INHABITAT: E’ vero che la sostenibilità non è una parola adeguata? Siamo in attesa di una nuova terminologia o la sostenibilità  è ancora praticabile?

William McDonough: Certo, credo che sia una bella parola perchè molta gente può usarla. Ma nessuno la sa definire. Questo fa parte del problema ed è per questo che noi non la usiamo mai. Ma dalla nostra prospettiva non la stiamo mettendo da parte, stiamo solo dicendo che è insufficiente. Per esempio, se le chiedo, come è il rapporto con sua moglie, lei che dice? Dice che è sostenibile? Non vuole che sia qualcosa di più? Non vuole creatività, divertimento e simili?

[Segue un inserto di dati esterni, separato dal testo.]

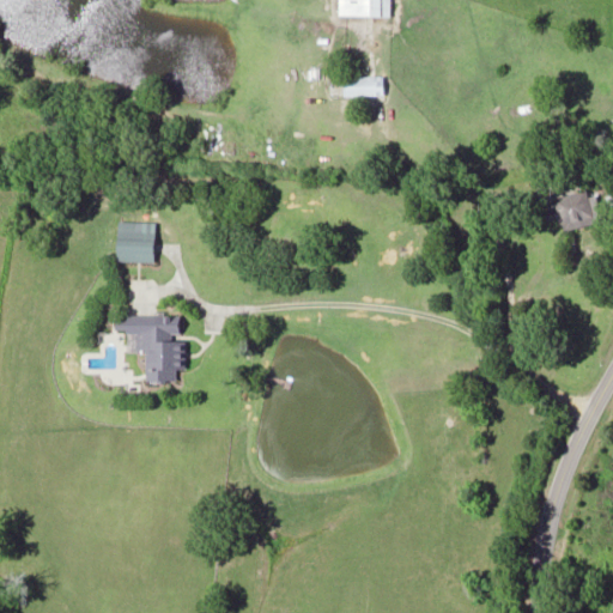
[(389,14),(389,0),(337,0),(337,13),(389,14)]
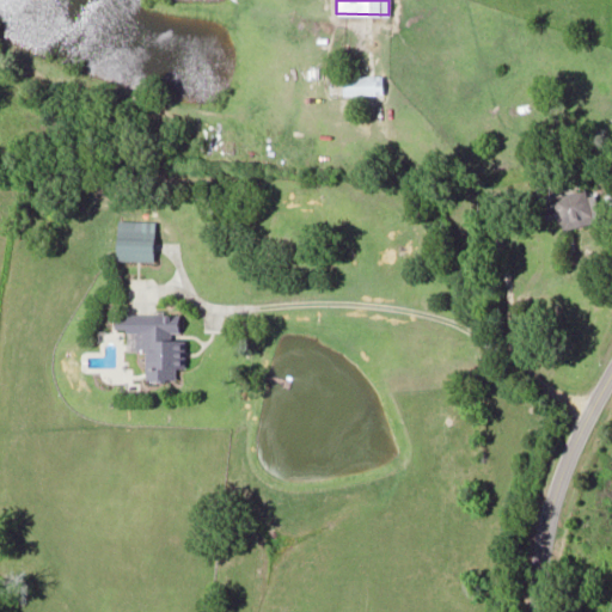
[(342,74),(342,93),(381,93),(381,74),(342,74)]
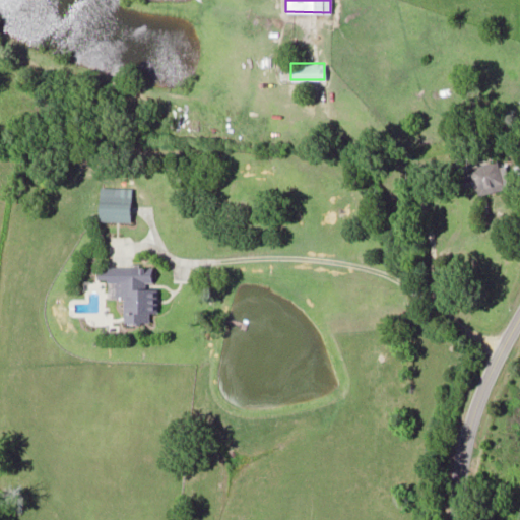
[(477,195),(512,186),(505,158),(470,167),(477,195)]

Se sosteniamo -soltanto- quello che stiamo facendo adesso, allora siamo tutti morti. Questa è una stupidaggine basata sul carbonio, non possiamo sostenerla. Perfino se riducessimo le nostre emissioni di carbonio, saremmo ancora nei guai. Non abbiamo un problema energetico, quello di cui un sacco di gente non si rende conto è che abbiamo un problema di materiali. Il carbonio nell’atmosfera è nel posto sbagliato, il carbonio appartiene al suolo. Abbiamo bisogno di un sistema definito e questo non è la sostenibilità.